→ **Excerpt to read**:
It’s been three years since the UK horse meat scandal - can we trust the food supply chain?

By Nye Longman
The UK erupted in shock in 2013 when it was discovered that horsemeat had made its way into beef burgers and ready meals. After three years, it is clear...

The UK erupted in shock in 2013 when it was discovered that horsemeat had made its way into beef burgers and ready meals. After three years, it is clear that much has changed in the food supply chain while some issues persist.

Muddy Boots’ Greenlight Quality Control system checked over three million items of fresh produce last year, which is an increase of 150 percent since the scandal broke; this system enables all members of the supply chain to easily access, update and share information instantly. Supported by a central database of product specifications, the QC system provides visibility across the board; it is used by around 70 percent of the UK’s fresh produce supply chain.

Mark Powell, Product Development Manager at Muddy Boots said: “Traditionally, the produce would arrive at the supermarket depot and at that point the retailer either accepts and sells the goods, or rejects and discards it. This is a risky and costly approach that makes working efficiently and sustainably a real challenge.

→ **Dataset excerpt**:

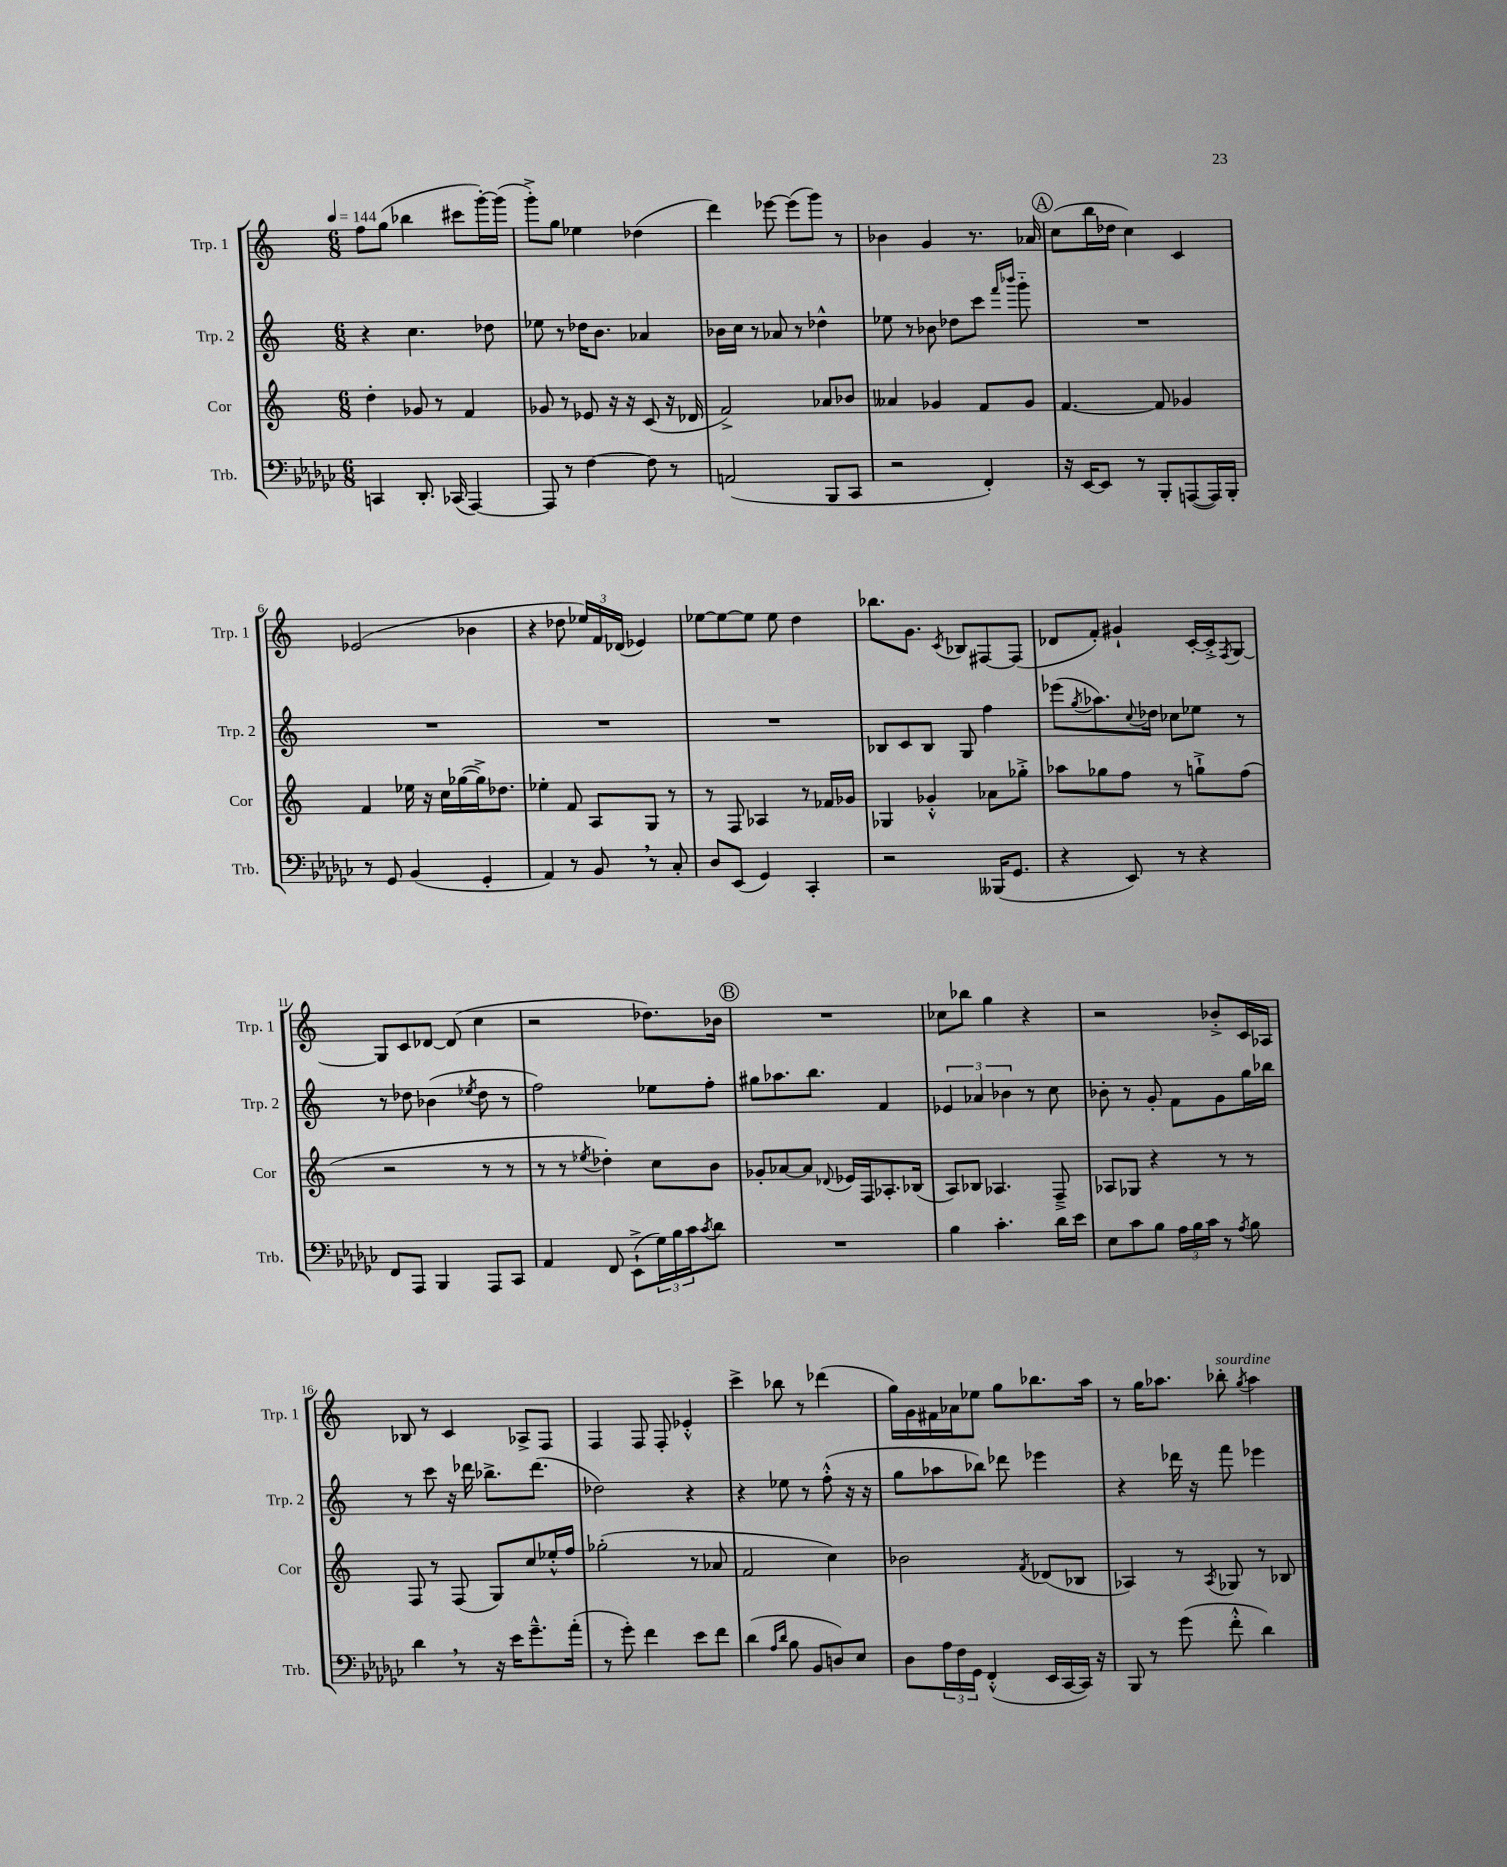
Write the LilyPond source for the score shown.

→ **Set of tasks**:
A - Reproduce the passage from the horse meat scandal article starting at "By Nye Longman" and ending at "it is clear...".
B - According to the horse meat scandal article, roughly what share of the UK's fresh produce supply chain uses the Greenlight Quality Control system?
The material comes from a separate source and has no connection to the article.

→ **Outputs**:
A -
By Nye Longman
The UK erupted in shock in 2013 when it was discovered that horsemeat had made its way into beef burgers and ready meals. After three years, it is clear...

B - Around 70 percent.